I was curious if anything had changed in his last two starts that would make us believe he could be a better pitcher going forward. The theory goes, a different approach, a different pitch, different velocities - these are the kind of things that you need to believe a pitcher’s improved stats reflect a genuine improvement. If nothing has changed, it’s hard to buy into two good games. It’s generally hard to see if a pitcher is pitching good or if the offense just isn’t hitting hittable pitches. Over a longer sample, you can determine that but in two games, not so much. So I’m looking for a change.

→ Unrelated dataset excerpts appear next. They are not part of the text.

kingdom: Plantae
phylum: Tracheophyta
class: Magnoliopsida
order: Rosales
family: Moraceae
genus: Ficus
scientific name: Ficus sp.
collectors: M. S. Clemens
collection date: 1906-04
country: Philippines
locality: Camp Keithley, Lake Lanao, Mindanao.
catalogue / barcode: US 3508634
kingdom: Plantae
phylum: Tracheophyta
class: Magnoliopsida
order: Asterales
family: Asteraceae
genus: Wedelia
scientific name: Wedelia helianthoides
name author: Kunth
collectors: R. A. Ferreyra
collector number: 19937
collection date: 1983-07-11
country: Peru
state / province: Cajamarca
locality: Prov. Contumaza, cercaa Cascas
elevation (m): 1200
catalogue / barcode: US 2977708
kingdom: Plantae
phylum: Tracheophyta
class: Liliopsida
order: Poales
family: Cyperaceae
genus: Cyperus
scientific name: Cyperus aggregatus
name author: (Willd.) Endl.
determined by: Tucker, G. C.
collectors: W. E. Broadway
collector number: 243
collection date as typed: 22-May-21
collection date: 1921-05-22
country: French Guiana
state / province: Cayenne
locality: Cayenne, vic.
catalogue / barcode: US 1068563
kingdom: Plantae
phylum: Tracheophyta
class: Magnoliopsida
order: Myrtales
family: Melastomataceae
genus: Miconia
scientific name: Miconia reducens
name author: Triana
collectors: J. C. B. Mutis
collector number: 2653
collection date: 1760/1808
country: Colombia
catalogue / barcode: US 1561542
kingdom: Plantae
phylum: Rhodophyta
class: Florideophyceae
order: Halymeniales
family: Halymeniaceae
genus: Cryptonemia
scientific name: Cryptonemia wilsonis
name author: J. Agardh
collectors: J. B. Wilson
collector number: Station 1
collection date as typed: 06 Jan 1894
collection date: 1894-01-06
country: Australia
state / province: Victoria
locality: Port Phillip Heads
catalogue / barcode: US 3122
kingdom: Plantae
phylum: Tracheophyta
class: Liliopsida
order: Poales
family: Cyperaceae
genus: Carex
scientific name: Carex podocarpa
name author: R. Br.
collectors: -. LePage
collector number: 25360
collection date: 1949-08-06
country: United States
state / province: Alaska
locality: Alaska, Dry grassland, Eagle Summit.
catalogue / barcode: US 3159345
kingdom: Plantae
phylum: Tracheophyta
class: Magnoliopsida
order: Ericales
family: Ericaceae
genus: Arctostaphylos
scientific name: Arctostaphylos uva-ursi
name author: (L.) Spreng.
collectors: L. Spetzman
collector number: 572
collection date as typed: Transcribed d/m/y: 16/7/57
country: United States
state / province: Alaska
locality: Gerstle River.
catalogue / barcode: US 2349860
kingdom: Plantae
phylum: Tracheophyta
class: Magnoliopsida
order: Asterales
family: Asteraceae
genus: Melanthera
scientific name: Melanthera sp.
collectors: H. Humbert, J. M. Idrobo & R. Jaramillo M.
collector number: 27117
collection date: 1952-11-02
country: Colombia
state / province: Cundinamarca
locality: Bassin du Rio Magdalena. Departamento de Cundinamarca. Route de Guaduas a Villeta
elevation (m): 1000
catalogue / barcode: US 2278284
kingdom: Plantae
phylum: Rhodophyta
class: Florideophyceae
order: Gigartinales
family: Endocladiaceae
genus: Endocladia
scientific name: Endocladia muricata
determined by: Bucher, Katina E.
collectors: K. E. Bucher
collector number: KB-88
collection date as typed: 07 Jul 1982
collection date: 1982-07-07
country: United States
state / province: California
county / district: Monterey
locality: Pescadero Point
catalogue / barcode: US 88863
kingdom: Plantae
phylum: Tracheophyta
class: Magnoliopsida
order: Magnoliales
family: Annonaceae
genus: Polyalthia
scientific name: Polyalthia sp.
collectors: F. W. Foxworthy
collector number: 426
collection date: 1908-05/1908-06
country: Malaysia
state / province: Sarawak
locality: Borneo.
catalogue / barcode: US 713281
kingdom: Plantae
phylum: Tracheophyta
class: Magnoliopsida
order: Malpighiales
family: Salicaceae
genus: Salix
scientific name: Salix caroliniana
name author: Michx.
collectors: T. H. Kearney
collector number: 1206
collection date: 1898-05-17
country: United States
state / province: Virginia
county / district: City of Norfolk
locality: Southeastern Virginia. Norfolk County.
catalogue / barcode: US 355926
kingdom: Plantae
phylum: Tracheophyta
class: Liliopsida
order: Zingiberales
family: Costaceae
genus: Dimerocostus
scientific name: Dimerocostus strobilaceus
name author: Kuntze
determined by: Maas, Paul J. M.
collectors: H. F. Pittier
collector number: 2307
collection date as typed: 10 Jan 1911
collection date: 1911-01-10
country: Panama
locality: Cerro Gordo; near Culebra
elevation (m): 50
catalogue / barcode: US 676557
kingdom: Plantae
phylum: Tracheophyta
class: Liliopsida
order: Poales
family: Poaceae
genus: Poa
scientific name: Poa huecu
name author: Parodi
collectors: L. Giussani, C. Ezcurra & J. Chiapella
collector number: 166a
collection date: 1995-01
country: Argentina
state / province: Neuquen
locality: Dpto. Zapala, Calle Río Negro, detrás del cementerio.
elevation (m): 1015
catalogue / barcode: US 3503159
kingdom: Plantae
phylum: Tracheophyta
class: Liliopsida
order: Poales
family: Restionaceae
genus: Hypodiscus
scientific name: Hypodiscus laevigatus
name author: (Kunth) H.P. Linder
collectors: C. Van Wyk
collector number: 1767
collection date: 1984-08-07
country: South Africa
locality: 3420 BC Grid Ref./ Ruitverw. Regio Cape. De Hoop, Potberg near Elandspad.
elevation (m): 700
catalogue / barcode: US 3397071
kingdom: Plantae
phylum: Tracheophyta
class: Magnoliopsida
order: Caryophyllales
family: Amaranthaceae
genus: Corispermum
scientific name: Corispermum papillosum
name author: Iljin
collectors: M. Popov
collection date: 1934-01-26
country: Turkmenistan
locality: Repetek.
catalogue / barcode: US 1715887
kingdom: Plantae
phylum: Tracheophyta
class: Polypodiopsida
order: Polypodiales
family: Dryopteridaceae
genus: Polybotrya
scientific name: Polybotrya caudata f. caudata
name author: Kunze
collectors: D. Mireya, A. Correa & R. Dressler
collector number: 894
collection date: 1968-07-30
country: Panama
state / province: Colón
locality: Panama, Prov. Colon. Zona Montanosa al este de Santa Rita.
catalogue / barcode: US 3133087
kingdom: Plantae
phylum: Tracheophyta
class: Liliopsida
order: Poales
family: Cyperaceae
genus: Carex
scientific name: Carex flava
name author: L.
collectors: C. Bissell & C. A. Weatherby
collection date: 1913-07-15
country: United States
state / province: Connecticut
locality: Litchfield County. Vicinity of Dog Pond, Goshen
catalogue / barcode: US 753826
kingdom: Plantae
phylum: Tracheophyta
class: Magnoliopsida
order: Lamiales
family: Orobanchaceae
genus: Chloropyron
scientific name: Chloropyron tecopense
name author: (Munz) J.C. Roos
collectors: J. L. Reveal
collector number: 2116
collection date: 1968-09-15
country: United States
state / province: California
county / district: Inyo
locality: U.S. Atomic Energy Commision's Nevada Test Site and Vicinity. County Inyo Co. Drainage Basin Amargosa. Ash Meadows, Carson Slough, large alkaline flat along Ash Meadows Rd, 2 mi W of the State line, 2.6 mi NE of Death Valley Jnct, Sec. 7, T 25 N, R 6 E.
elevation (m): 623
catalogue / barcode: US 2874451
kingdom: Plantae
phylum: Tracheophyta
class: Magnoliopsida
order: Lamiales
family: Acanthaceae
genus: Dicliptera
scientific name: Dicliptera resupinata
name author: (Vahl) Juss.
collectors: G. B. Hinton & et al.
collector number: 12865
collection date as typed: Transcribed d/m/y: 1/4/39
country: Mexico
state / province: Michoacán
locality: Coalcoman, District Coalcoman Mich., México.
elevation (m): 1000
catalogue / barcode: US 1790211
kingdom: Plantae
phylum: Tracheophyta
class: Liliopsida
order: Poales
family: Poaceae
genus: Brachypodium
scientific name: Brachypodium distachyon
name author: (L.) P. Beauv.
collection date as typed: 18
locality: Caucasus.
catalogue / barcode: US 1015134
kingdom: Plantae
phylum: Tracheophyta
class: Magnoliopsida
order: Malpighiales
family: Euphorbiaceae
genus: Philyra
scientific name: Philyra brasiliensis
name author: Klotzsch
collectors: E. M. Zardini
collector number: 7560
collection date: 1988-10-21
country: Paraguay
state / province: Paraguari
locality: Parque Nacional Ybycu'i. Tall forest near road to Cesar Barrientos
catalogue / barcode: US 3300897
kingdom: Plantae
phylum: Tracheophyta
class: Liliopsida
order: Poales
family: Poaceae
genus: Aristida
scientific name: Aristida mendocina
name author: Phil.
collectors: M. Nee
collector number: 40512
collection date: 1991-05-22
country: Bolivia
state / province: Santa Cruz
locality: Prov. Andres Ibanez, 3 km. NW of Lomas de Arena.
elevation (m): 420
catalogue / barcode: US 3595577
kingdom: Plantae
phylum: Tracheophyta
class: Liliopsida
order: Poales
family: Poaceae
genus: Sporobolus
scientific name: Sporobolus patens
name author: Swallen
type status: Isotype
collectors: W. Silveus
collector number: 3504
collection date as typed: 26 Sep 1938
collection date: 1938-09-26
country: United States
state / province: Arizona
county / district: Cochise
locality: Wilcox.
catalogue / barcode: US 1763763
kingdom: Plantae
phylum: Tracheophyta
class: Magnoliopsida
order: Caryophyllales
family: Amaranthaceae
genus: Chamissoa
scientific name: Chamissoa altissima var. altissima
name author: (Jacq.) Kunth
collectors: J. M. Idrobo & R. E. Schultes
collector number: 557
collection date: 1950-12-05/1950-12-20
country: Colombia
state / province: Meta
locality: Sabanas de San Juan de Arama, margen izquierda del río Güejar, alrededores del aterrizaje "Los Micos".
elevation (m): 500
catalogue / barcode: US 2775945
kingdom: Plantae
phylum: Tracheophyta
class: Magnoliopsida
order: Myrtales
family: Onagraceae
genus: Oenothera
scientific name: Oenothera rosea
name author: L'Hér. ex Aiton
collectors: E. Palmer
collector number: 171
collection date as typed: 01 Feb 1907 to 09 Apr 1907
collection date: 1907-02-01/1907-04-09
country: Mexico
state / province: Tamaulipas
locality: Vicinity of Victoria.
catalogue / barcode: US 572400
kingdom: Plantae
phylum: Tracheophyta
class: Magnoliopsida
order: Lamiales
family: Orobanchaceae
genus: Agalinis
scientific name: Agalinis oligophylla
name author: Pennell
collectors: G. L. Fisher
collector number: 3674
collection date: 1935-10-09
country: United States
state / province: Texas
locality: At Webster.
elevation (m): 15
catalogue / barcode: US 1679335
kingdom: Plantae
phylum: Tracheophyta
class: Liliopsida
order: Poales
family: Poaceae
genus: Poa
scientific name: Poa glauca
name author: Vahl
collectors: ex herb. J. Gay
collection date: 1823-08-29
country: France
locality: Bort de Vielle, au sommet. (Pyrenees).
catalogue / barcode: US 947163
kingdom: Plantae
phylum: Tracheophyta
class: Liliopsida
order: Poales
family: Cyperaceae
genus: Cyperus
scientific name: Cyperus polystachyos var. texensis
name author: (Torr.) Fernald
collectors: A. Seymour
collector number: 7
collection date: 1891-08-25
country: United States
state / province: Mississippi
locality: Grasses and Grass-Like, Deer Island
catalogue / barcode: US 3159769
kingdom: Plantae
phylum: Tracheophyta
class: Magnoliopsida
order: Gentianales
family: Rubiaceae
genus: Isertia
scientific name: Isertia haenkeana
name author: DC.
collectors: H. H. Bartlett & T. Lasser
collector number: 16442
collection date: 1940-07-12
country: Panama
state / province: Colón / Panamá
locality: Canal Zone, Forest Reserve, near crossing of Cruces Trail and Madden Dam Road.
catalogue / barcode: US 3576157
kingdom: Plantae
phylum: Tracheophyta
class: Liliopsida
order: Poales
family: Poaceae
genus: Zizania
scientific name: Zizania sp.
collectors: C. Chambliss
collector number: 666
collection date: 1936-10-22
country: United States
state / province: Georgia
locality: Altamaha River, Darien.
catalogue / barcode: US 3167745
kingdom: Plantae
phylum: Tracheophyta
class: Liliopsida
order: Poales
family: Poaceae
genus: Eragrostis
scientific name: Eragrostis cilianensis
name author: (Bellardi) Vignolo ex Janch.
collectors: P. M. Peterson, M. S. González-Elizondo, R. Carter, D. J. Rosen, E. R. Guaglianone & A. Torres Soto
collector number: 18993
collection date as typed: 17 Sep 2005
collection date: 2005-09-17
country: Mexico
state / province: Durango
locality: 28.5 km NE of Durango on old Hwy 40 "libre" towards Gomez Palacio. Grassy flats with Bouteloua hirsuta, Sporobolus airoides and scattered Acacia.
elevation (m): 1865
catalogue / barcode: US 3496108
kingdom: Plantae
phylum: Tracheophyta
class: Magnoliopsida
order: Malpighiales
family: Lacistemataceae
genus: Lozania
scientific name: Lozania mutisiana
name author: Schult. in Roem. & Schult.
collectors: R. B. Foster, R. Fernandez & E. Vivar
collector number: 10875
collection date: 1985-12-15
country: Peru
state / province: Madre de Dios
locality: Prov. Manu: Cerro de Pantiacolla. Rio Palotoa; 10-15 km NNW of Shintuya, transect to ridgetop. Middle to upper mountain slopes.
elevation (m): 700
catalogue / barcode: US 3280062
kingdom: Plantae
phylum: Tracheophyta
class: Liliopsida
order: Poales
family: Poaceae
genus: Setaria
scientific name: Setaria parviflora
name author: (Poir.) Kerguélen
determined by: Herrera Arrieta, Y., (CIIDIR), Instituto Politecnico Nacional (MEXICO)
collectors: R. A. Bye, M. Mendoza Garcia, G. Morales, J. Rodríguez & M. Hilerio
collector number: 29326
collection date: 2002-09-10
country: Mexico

And I found one. It’s a relatively simple change, a knock yourself on your forehead “Duh” on what pitchers should do. He’s throwing his best pitch more. Simple as that. Wacha has been known for his changeup since he was drafted and it can be a lethal pitch. From the batter’s eye, it is indistinguishable from his fastball when it comes out of his hand, which makes it hard to square up or even hit. Here’s his changeup usage by month.
If you’re wondering why his change usage was so low in his first four months of baseball, it’s because it wasn’t. Just look at his career change usage.
That obviously does include August, so his change usage would be lower if we excluded that month, but I’m sure it would be hovering around 2017 and still be above both 2014 and 2015. It’s curious that his change was used so little in some of these years to me. Get to two strikes and then throw the change appears to have been the idea. Once you understand that, the change usage makes more sense. Anyway, 2019 overall fits in pretty well with his career, with the exception of his ridiculous run in 2013.
Here’s the problem though. A fastball and cutter heavy approach works great... if they’re effective. From 2013-2018, Wacha’s fastball has been a net positive pitch, producing a fastball that was 18.1 runs above average. His cutter has been less successful, producing 3.2 runs below average during that same timespan. Last year his fastball was 2.9 runs below average but his cutter picked up the slack, with 5.5 runs above average. He has thrown a fastball or cutter over 68% of the time throughout his career. So the fastball/cutter heavy combination has been very successful for Wacha.
Not so much this year. His fastball has been -8.1 runs below average, which is tremendously bad. His cutter did not pick up the slack, being worth -5.5 runs below average. As a whole, the fastball/cutter combo has never been negative value for Wacha, but this year it’s 14.3 runs below average. His change has been +5.9 runs above average this year.
So before the last two games, Wacha had thrown a season high changeup usage of 27.8%, which he did twice, once in June and once in May. He threw 32.5% of changes in Cincy and 30.1% on Tuesday. He has thrown his changeup on average 21.8% of the time this season, so I think it’s fair to say that throwing over 30% changeups is a change in approach. He has also significantly cut down on his cutter usage, which started against the Dodgers.
This is the smallest of small sample sizes, but Wacha’s increased changeup usage, at least so far, has cost him the effectiveness of his changeup but making his other pitches look better. His change has been 0.1 runs above average the last two games. His fastball has been worth +2.1 runs above average and his cutter has been -0.1 runs below average. His curve has been +0.3 runs above average. All three of those pitches were clearly in the negative for most of the season. (I haven’t mentioned the curve but it’s -5.3 on the year)
So is this a real thing? Well, Wacha deciding to throw more changeups and less cutters is definitely real and in two starts, it’s been a success. Whether that can continue, who knows? But it’s something and I want to believe Wacha can have a strong end to what is probably the end of his Cardinals career.